Set task ::
List each line of the records below that contains the string "EDGE".

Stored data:
>> BEGIN

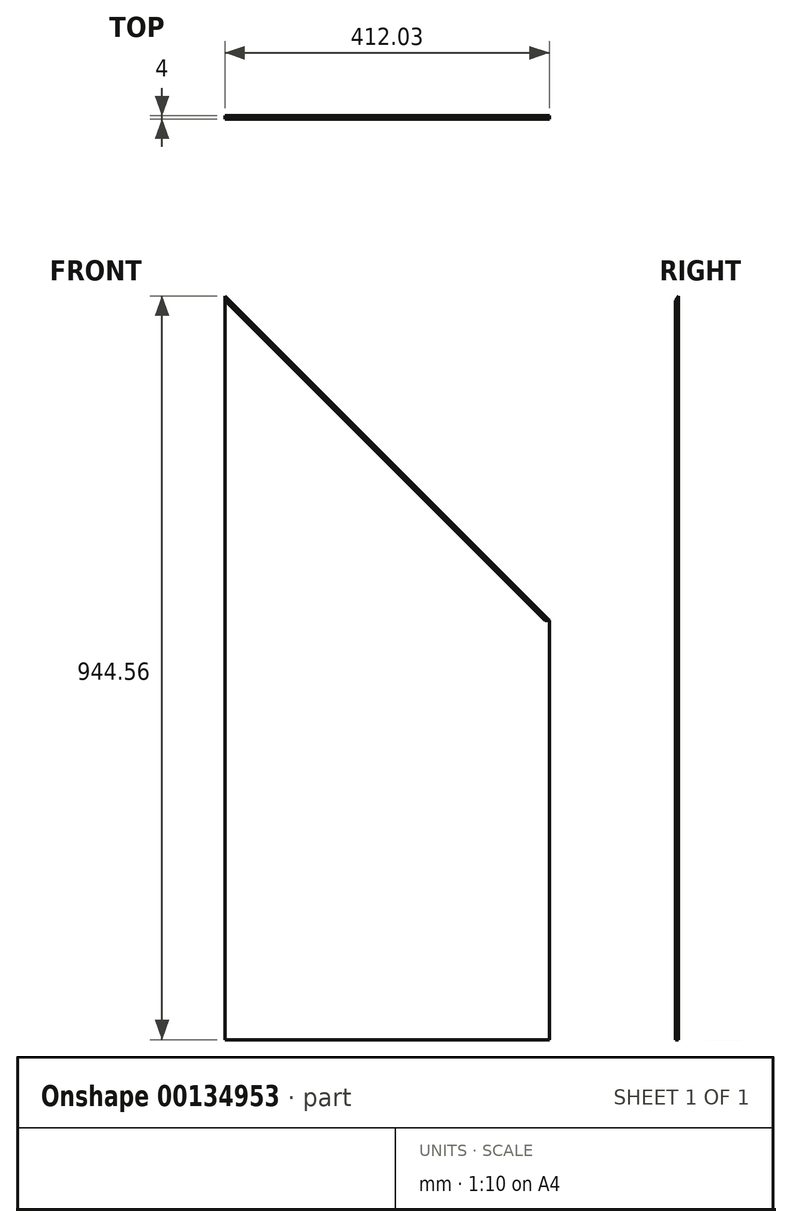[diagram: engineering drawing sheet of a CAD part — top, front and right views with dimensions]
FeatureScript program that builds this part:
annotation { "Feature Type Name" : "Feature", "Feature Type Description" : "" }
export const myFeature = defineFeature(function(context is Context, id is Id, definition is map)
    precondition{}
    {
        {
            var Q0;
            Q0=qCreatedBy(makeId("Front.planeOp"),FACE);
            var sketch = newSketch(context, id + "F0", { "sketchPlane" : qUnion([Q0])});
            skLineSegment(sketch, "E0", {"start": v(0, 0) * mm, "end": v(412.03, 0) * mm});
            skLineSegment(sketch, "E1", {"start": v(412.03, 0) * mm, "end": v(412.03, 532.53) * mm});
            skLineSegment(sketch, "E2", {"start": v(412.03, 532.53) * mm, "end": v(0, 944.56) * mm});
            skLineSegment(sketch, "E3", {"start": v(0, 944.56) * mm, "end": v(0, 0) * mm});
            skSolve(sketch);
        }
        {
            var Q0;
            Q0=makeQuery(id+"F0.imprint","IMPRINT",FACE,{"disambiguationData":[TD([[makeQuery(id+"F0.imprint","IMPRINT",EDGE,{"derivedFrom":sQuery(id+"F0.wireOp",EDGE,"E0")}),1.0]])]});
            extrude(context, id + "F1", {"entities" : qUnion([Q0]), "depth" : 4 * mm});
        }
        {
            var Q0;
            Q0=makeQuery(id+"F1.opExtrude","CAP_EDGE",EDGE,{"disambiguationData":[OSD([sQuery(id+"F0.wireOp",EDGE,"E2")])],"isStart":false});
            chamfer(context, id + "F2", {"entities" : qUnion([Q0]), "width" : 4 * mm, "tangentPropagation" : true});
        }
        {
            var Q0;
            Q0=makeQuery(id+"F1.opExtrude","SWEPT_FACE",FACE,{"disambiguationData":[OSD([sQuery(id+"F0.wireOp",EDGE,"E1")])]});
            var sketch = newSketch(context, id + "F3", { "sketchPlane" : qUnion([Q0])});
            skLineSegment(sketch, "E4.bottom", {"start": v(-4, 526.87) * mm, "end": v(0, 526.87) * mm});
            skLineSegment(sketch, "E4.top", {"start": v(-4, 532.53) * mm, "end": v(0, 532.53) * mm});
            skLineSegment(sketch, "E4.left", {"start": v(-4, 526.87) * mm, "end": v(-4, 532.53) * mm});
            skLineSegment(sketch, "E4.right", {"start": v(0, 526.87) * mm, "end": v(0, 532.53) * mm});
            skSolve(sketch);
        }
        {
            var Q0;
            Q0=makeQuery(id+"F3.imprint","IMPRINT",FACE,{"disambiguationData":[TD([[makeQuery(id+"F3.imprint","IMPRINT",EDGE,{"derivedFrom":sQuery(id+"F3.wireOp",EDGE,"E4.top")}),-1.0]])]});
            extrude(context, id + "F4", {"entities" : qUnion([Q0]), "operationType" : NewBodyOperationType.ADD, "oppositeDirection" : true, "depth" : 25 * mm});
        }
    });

>> END

Solution for this problem ::
            Q0=makeQuery(id+"F0.imprint","IMPRINT",FACE,{"disambiguationData":[TD([[makeQuery(id+"F0.imprint","IMPRINT",EDGE,{"derivedFrom":sQuery(id+"F0.wireOp",EDGE,"E0")}),1.0]])]});
            Q0=makeQuery(id+"F1.opExtrude","CAP_EDGE",EDGE,{"disambiguationData":[OSD([sQuery(id+"F0.wireOp",EDGE,"E2")])],"isStart":false});
            Q0=makeQuery(id+"F1.opExtrude","SWEPT_FACE",FACE,{"disambiguationData":[OSD([sQuery(id+"F0.wireOp",EDGE,"E1")])]});
            Q0=makeQuery(id+"F3.imprint","IMPRINT",FACE,{"disambiguationData":[TD([[makeQuery(id+"F3.imprint","IMPRINT",EDGE,{"derivedFrom":sQuery(id+"F3.wireOp",EDGE,"E4.top")}),-1.0]])]});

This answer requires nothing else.